begin LISTING

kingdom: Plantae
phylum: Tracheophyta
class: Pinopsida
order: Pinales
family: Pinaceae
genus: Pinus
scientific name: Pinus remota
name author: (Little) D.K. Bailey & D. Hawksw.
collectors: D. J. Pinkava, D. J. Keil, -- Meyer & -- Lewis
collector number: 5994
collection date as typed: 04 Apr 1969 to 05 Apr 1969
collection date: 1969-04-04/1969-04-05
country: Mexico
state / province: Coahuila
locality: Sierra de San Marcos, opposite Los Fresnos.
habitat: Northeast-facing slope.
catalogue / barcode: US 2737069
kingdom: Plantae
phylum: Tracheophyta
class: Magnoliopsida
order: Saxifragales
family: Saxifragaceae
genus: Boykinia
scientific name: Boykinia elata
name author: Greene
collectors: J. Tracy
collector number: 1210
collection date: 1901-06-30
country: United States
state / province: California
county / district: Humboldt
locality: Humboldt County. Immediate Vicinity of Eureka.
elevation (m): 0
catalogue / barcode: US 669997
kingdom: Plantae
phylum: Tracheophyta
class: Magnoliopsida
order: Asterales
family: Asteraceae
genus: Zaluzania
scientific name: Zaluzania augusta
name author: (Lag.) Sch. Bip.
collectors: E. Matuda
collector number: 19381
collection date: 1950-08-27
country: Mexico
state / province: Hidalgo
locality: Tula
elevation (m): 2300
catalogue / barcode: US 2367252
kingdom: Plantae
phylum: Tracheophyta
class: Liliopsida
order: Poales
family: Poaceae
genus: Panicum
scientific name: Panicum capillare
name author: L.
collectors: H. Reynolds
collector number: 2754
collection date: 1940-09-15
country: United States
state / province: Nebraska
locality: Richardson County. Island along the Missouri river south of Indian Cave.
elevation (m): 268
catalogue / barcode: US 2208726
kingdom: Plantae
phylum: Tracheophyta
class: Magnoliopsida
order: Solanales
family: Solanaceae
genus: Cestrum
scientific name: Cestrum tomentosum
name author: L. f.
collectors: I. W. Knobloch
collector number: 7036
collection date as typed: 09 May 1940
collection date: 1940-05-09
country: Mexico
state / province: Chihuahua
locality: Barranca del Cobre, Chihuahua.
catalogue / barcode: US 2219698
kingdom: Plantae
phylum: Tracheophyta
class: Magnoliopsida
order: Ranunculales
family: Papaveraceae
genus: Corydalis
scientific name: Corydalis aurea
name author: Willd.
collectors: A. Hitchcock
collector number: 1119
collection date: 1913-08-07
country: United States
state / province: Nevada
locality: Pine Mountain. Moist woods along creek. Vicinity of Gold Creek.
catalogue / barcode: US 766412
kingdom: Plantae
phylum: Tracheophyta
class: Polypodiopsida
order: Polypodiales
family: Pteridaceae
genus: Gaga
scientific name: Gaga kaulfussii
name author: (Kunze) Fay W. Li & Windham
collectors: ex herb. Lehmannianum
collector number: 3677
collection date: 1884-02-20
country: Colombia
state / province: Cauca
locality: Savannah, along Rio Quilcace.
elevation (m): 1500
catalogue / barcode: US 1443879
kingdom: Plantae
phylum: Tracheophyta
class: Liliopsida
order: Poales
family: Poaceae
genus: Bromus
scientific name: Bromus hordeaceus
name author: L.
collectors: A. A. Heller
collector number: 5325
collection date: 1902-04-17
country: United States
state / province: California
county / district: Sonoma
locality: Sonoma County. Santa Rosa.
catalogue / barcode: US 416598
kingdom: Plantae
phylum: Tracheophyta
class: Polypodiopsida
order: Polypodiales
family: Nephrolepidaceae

end LISTING

_WHAT YOU WILL DO:_ Reproduce every line of the records from the one containing "scientific name: Pinus remota" down to the one containing "family: Solanaceae", both of those lines included.

_SOLUTION BELOW:_
scientific name: Pinus remota
name author: (Little) D.K. Bailey & D. Hawksw.
collectors: D. J. Pinkava, D. J. Keil, -- Meyer & -- Lewis
collector number: 5994
collection date as typed: 04 Apr 1969 to 05 Apr 1969
collection date: 1969-04-04/1969-04-05
country: Mexico
state / province: Coahuila
locality: Sierra de San Marcos, opposite Los Fresnos.
habitat: Northeast-facing slope.
catalogue / barcode: US 2737069
kingdom: Plantae
phylum: Tracheophyta
class: Magnoliopsida
order: Saxifragales
family: Saxifragaceae
genus: Boykinia
scientific name: Boykinia elata
name author: Greene
collectors: J. Tracy
collector number: 1210
collection date: 1901-06-30
country: United States
state / province: California
county / district: Humboldt
locality: Humboldt County. Immediate Vicinity of Eureka.
elevation (m): 0
catalogue / barcode: US 669997
kingdom: Plantae
phylum: Tracheophyta
class: Magnoliopsida
order: Asterales
family: Asteraceae
genus: Zaluzania
scientific name: Zaluzania augusta
name author: (Lag.) Sch. Bip.
collectors: E. Matuda
collector number: 19381
collection date: 1950-08-27
country: Mexico
state / province: Hidalgo
locality: Tula
elevation (m): 2300
catalogue / barcode: US 2367252
kingdom: Plantae
phylum: Tracheophyta
class: Liliopsida
order: Poales
family: Poaceae
genus: Panicum
scientific name: Panicum capillare
name author: L.
collectors: H. Reynolds
collector number: 2754
collection date: 1940-09-15
country: United States
state / province: Nebraska
locality: Richardson County. Island along the Missouri river south of Indian Cave.
elevation (m): 268
catalogue / barcode: US 2208726
kingdom: Plantae
phylum: Tracheophyta
class: Magnoliopsida
order: Solanales
family: Solanaceae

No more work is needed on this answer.